## What the exercise asks
Arrange the text lines of all the records below as a numbered list, omitting any blank lines. Do not include the pictures in the answer.

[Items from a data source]

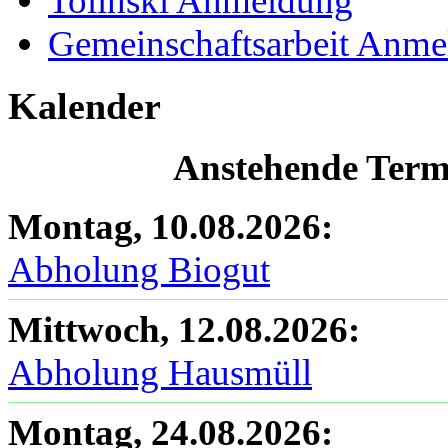
Tolinski Anmeldung
Gemeinschaftsarbeit Anm
Kalender
Anstehende Termi
Montag, 10.08.2026
:
Abholung Biogut
Mittwoch, 12.08.2026
:
Abholung Hausmüll
Montag, 24.08.2026
:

## Reply
1. Tolinski Anmeldung
2. Gemeinschaftsarbeit Anm
3. Kalender
4. Anstehende Termi
5. Montag, 10.08.2026
6. :
7. Abholung Biogut
8. Mittwoch, 12.08.2026
9. :
10. Abholung Hausmüll
11. Montag, 24.08.2026
12. :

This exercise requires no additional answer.